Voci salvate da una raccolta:
────
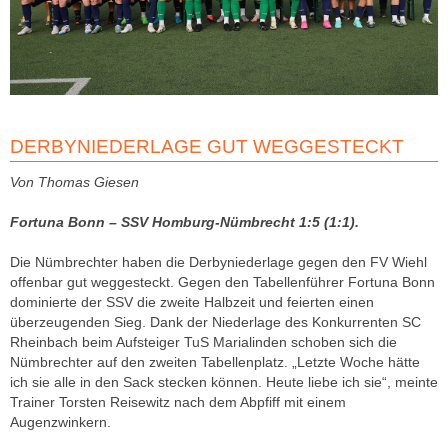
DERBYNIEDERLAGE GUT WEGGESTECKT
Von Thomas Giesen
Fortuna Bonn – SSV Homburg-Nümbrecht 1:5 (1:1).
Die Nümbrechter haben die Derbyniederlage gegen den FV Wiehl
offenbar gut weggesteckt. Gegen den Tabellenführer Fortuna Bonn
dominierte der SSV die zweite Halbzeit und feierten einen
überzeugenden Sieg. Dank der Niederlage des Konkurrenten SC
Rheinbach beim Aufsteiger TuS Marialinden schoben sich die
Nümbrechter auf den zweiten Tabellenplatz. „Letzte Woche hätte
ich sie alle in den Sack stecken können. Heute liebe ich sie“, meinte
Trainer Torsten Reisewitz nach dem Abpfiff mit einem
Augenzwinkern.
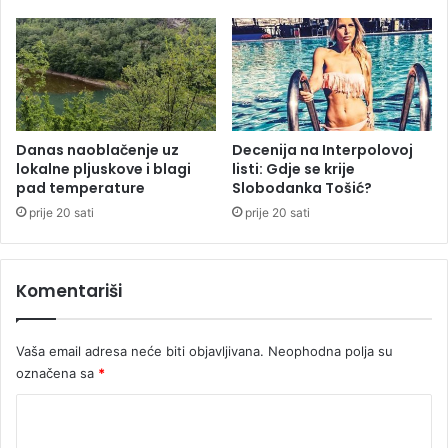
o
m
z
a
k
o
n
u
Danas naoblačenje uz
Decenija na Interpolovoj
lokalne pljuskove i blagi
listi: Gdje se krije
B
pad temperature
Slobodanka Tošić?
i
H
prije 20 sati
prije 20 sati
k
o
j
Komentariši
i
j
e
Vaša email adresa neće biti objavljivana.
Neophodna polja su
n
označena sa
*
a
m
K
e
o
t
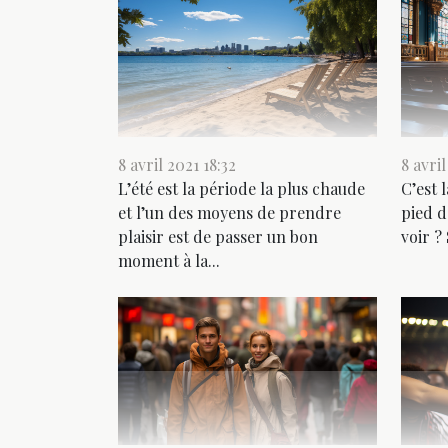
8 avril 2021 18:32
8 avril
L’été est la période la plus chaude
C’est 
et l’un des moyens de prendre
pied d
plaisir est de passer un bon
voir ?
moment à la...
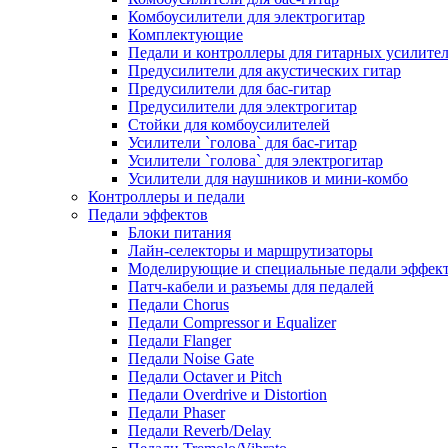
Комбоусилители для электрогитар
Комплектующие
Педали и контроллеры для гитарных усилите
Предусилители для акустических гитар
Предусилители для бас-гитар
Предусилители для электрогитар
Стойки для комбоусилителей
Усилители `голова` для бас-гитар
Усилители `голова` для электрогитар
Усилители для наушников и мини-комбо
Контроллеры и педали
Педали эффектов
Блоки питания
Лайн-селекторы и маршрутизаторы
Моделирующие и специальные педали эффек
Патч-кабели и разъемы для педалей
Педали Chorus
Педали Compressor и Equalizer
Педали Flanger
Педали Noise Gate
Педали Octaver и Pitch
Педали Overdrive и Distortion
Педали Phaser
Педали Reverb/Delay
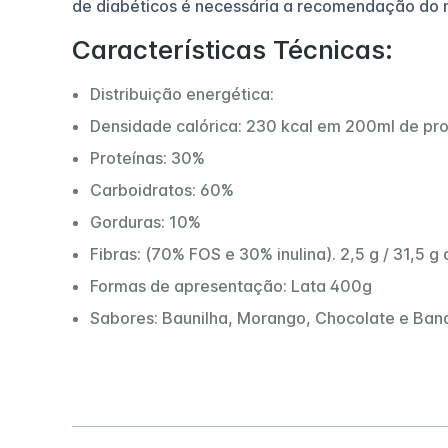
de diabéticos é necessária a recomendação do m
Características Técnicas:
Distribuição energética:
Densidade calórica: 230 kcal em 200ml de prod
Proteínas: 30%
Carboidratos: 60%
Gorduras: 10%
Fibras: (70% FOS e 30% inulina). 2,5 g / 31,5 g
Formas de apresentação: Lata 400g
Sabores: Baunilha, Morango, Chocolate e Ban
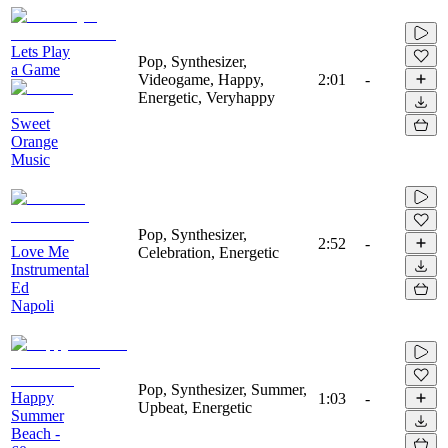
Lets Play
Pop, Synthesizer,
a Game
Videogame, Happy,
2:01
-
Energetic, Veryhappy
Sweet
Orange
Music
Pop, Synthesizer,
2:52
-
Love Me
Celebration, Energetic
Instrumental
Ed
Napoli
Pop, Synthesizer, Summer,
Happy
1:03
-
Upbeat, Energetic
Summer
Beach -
────
• Consegna
Ricopia fedelmente ogni riga dell'elenco, dalla prima all'ultima, senza includere le immagini.

• Svolgimento
DERBYNIEDERLAGE GUT WEGGESTECKT
Von Thomas Giesen
Fortuna Bonn – SSV Homburg-Nümbrecht 1:5 (1:1).
Die Nümbrechter haben die Derbyniederlage gegen den FV Wiehl
offenbar gut weggesteckt. Gegen den Tabellenführer Fortuna Bonn
dominierte der SSV die zweite Halbzeit und feierten einen
überzeugenden Sieg. Dank der Niederlage des Konkurrenten SC
Rheinbach beim Aufsteiger TuS Marialinden schoben sich die
Nümbrechter auf den zweiten Tabellenplatz. „Letzte Woche hätte
ich sie alle in den Sack stecken können. Heute liebe ich sie“, meinte
Trainer Torsten Reisewitz nach dem Abpfiff mit einem
Augenzwinkern.
o
m
z
a
k
o
n
u
Danas naoblačenje uz
Decenija na Interpolovoj
lokalne pljuskove i blagi
listi: Gdje se krije
B
pad temperature
Slobodanka Tošić?
i
H
prije 20 sati
prije 20 sati
k
o
j
Komentariši
i
j
e
Vaša email adresa neće biti objavljivana.
Neophodna polja su
n
označena sa
*
a
m
K
e
o
t
8 avril 2021 18:32
8 avril
L’été est la période la plus chaude
C’est 
et l’un des moyens de prendre
pied d
plaisir est de passer un bon
voir ?
moment à la...
Комбоусилители для электрогитар
Комплектующие
Педали и контроллеры для гитарных усилите
Предусилители для акустических гитар
Предусилители для бас-гитар
Предусилители для электрогитар
Стойки для комбоусилителей
Усилители `голова` для бас-гитар
Усилители `голова` для электрогитар
Усилители для наушников и мини-комбо
Контроллеры и педали
Педали эффектов
Блоки питания
Лайн-селекторы и маршрутизаторы
Моделирующие и специальные педали эффек
Патч-кабели и разъемы для педалей
Педали Chorus
Педали Compressor и Equalizer
Педали Flanger
Педали Noise Gate
Педали Octaver и Pitch
Педали Overdrive и Distortion
Педали Phaser
Педали Reverb/Delay
de diabéticos é necessária a recomendação do m
Características Técnicas:
Distribuição energética:
Densidade calórica: 230 kcal em 200ml de prod
Proteínas: 30%
Carboidratos: 60%
Gorduras: 10%
Fibras: (70% FOS e 30% inulina). 2,5 g / 31,5 g
Formas de apresentação: Lata 400g
Sabores: Baunilha, Morango, Chocolate e Ban
Lets Play
Pop, Synthesizer,
a Game
Videogame, Happy,
2:01
-
Energetic, Veryhappy
Sweet
Orange
Music
Pop, Synthesizer,
2:52
-
Love Me
Celebration, Energetic
Instrumental
Ed
Napoli
Pop, Synthesizer, Summer,
Happy
1:03
-
Upbeat, Energetic
Summer
Beach -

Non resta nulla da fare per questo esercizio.